• The task
Retype, word for word, the lines from the first line of the entries through the line that holds "middle mcp: (77, 172)"; leave out the pictures.

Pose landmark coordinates
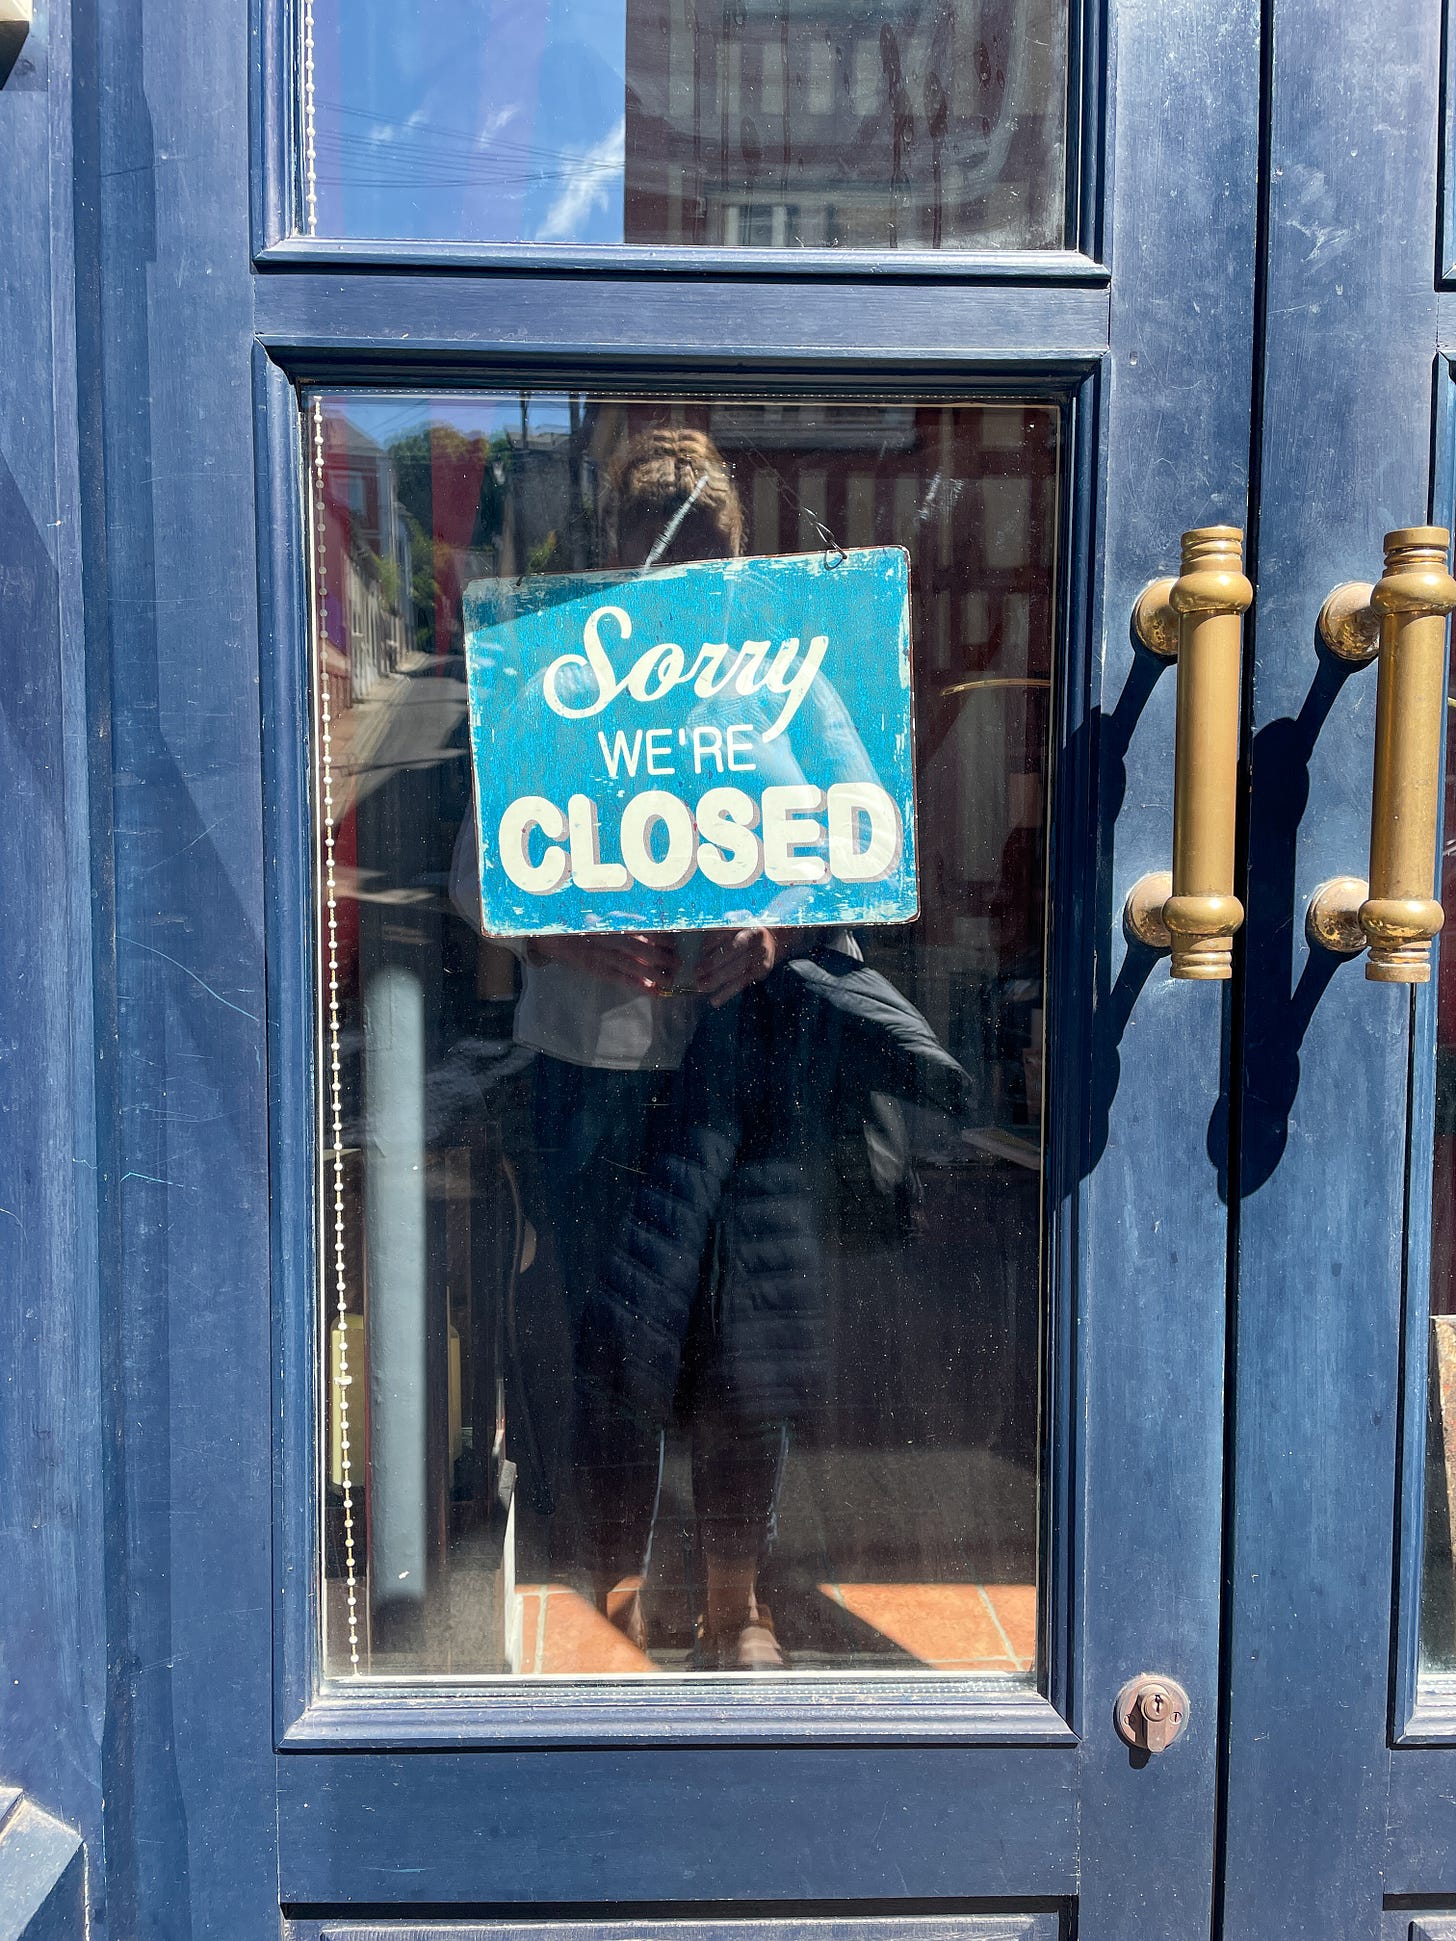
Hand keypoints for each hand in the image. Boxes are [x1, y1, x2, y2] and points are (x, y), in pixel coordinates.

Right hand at [529, 931, 677, 993]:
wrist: (552, 934)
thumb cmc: (584, 923)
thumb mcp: (606, 915)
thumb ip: (629, 921)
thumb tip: (657, 933)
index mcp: (612, 919)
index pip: (643, 928)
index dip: (662, 937)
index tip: (673, 944)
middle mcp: (607, 935)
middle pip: (640, 948)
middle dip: (662, 957)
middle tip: (678, 963)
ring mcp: (600, 954)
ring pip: (631, 965)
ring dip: (654, 974)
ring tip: (670, 980)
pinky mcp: (595, 969)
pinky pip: (620, 978)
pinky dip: (638, 985)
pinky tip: (653, 991)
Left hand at [694, 926, 786, 1006]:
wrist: (770, 938)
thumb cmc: (742, 932)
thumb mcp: (730, 926)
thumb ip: (715, 936)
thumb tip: (701, 954)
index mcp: (745, 922)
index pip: (726, 933)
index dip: (712, 944)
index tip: (699, 953)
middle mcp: (756, 936)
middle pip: (734, 950)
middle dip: (713, 963)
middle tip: (696, 974)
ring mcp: (761, 954)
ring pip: (738, 969)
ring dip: (718, 980)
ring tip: (702, 987)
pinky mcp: (762, 969)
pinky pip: (743, 982)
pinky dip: (728, 992)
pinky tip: (715, 1000)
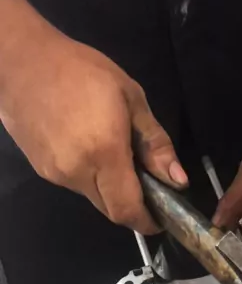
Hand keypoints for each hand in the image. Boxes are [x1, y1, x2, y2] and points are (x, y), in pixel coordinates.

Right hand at [0, 30, 187, 233]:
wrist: (21, 62)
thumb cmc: (80, 71)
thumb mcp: (131, 97)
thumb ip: (155, 143)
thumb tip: (178, 180)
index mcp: (104, 153)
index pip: (127, 210)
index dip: (147, 222)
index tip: (161, 218)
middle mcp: (77, 172)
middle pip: (112, 211)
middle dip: (133, 207)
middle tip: (147, 185)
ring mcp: (57, 175)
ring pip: (94, 199)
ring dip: (111, 190)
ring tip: (116, 155)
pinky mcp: (43, 171)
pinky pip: (77, 185)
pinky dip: (92, 178)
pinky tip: (90, 147)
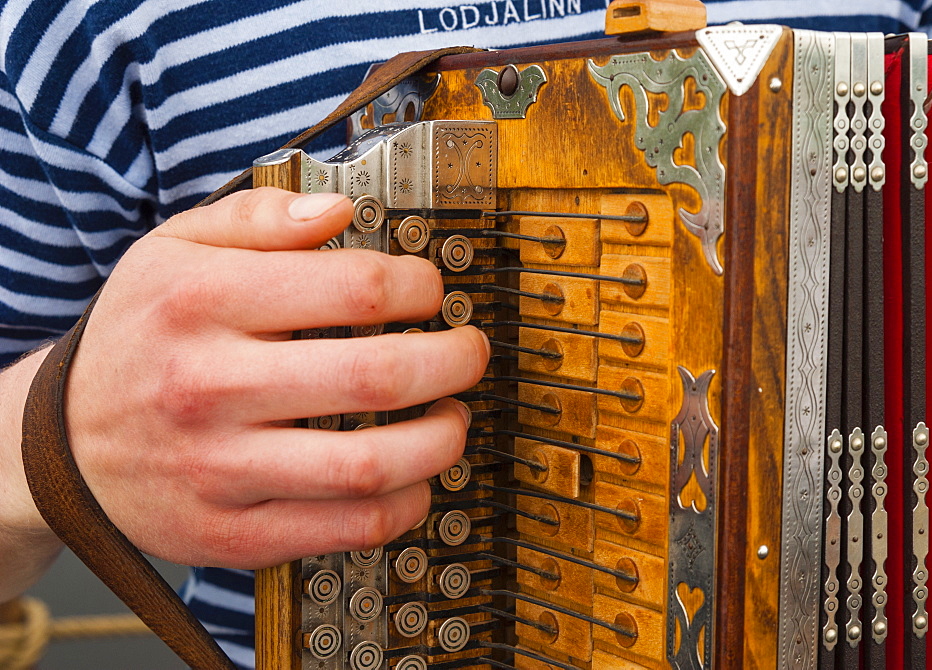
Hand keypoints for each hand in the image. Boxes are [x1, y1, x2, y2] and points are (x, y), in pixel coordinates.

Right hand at [56, 187, 488, 568]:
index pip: (352, 288)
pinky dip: (404, 503)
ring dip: (441, 439)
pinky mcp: (232, 532)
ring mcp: (221, 468)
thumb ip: (256, 217)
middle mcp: (211, 385)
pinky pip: (346, 528)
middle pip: (375, 377)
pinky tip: (416, 476)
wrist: (63, 443)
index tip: (431, 290)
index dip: (418, 285)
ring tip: (452, 416)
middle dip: (453, 360)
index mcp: (202, 301)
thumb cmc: (139, 336)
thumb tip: (337, 211)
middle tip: (470, 352)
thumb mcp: (173, 249)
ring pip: (369, 463)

• Reply
Hand keypoints for each hand in the image. Boxes are [x1, y1, x2, y2] and points are (x, y), in pixel coordinates.

Right hand at [529, 931, 677, 993]:
wrist: (552, 934)
thumb cmc: (584, 923)
thumb mcp: (606, 915)
thumb ip: (629, 921)
thumb tip: (657, 933)
index mcp: (612, 919)
index pip: (643, 928)
index dip: (662, 937)
index tip: (673, 944)
middle mcp: (607, 935)
middle pip: (640, 948)
middle dip: (662, 957)
middle tip: (678, 963)
ring mcp: (600, 954)
ring pip: (631, 965)
ring dip: (654, 974)
ring tip: (670, 980)
pinky mcp: (595, 969)
pinky pip: (620, 978)
pinky dip: (638, 985)
pinky tip: (653, 991)
Left hand at [694, 926, 786, 1006]:
wrist: (770, 938)
thumb cmc: (742, 932)
thumb mcp: (730, 926)
thumb ip: (715, 936)
thumb tip: (701, 954)
index mcp: (745, 922)
index pip: (726, 933)
index dip: (712, 944)
index tip: (699, 953)
middle mcp: (756, 936)
middle pip: (734, 950)
middle dip: (713, 963)
middle tip: (696, 974)
ring mcp: (761, 954)
ring pip: (738, 969)
ring dip: (718, 980)
ring tip: (702, 987)
pinky mcp: (762, 969)
pinky pip: (743, 982)
pinky dip: (728, 992)
pinky tip: (715, 1000)
Hand keypoints for each hand in the image. Boxes are [x1, y1, x2, y2] and points are (x, y), in pixel coordinates.

Right hand at [0, 30, 187, 233]:
wrist: (21, 62)
thumb cmc: (80, 71)
thumb mcp: (131, 97)
thumb ip: (155, 143)
thumb tip: (178, 180)
index mcp: (104, 153)
index pip: (127, 210)
index dip: (147, 222)
index tip: (161, 218)
middle mcp: (77, 172)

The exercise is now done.